Post-race gear. You’ll be given a dustbin-bag sized bag to drop off at the race start and pick up at the finish. Some of the things you may want to consider packing
Compression gear to aid recovery
A change of shoes. I like to wear flip flops after a race to give my swollen feet some space
Savoury foods. I am usually fed-up of all the sweet gels and jelly babies by the time I cross the finishing line so a packet of twiglets or crisps goes down a treat
A phone charger
A change of clothes .
Sleep. Don’t be surprised if you don’t sleep that well the night before the race. It’s quite common to have disrupted sleep the night before a big event, but it shouldn’t affect your performance on race day. Make sure you bank some good quality sleep in the week leading up to the race.
Gingerbread Man. If you haven’t heard about the gingerbread man in running circles, you may meet him on marathon day! The Gingerbread man is code for your nerves effecting your digestion system. Be prepared to dash to the loo several times before the race. Take some spare toilet roll with you and make sure you arrive at the race early so you don’t have to queue too long for the port-a-loos.
Pacing and Goals. By now you should have a pacing strategy in mind. You may find as the race starts you feel great and want to run faster, but don’t let that lure you away from your strategy. Hold back and stay on pace until you get to at least mile 20. If you still feel you can push the pace when you are 20 miles into the marathon, then give it a shot.Having more than one goal can also be a useful strategy on race day.
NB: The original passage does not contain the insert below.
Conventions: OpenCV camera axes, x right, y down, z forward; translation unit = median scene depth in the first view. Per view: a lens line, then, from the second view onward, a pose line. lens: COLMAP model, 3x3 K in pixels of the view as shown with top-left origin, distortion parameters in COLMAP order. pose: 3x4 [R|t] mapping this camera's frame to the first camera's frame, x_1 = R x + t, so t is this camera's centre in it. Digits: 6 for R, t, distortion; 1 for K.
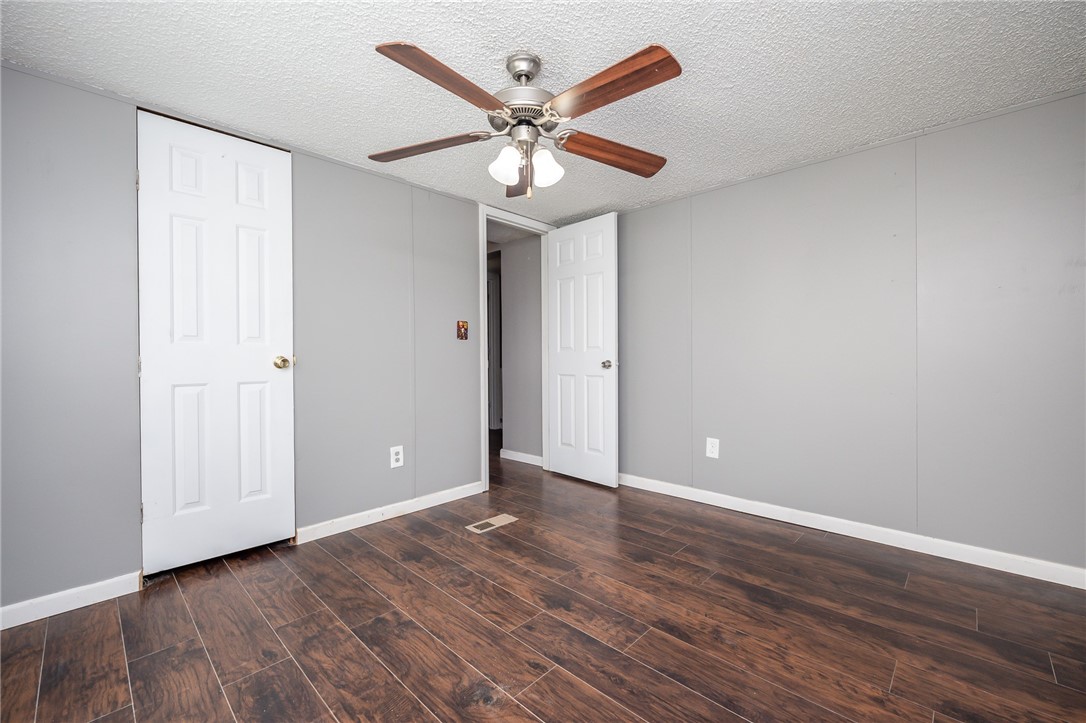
lens RADIAL K [[454.5, 0, 548.1], [0, 454.5, 362.2], [0, 0, 1]] dist [-0.004995, -0.000587]
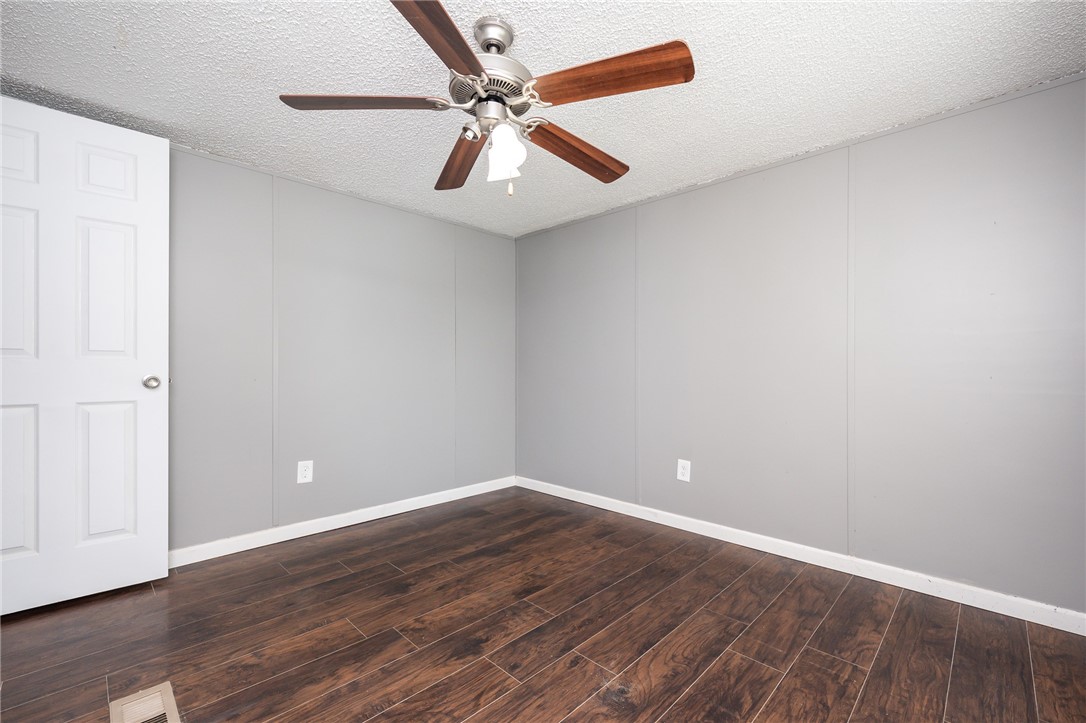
lens RADIAL K [[454.5, 0, 548.4], [0, 454.5, 376.0], [0, 0, 1]] dist [-0.004995, -0.000587]
pose [[0.009468, -0.010304, 0.999902, -0.858868], [0.009443, 0.999903, 0.010215, -0.009486], [-0.999911, 0.009345, 0.009564, 0.829998]]
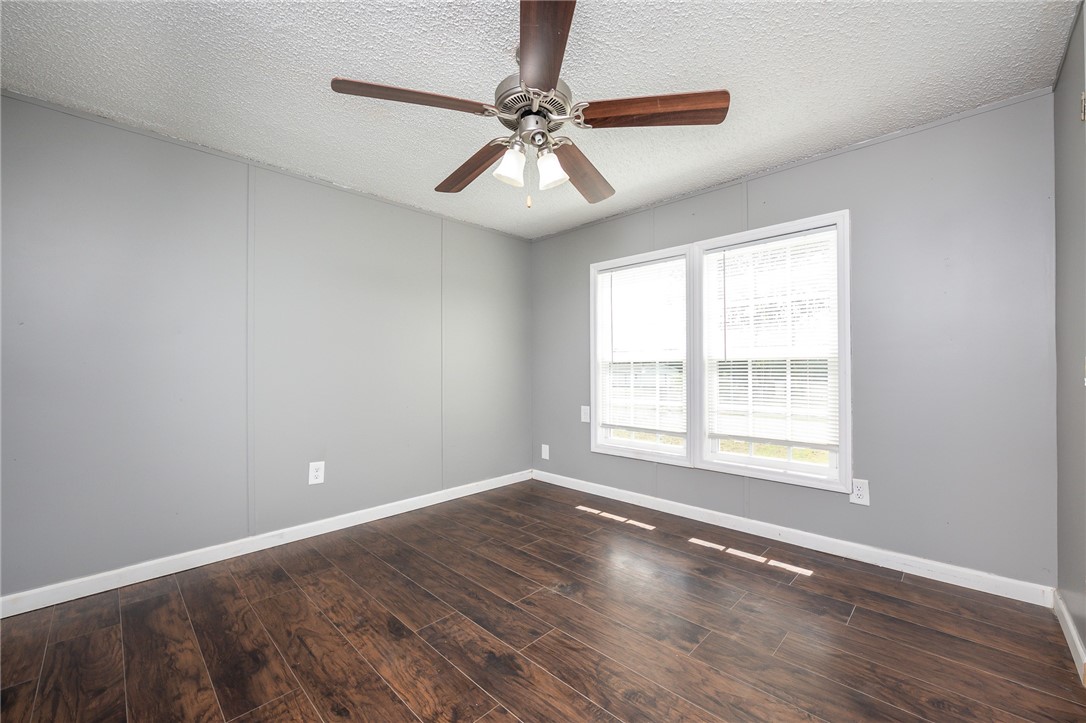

Your main goal may be to run in under 4 hours, but having a B goal, for example running under 4 hours 30 minutes and a C goal, for example finishing, helps you adjust if things don’t go to plan on the day.
Whichever marathon you are running have fun! Soak up the carnival atmosphere and enjoy being part of it. Best of luck
Thank you for reading my blog! I am lucky enough to have completed 12 marathon with a best time being 3:38:52 at London in 2015. These tips were originally written for all the London Marathon Runners supporting United Response.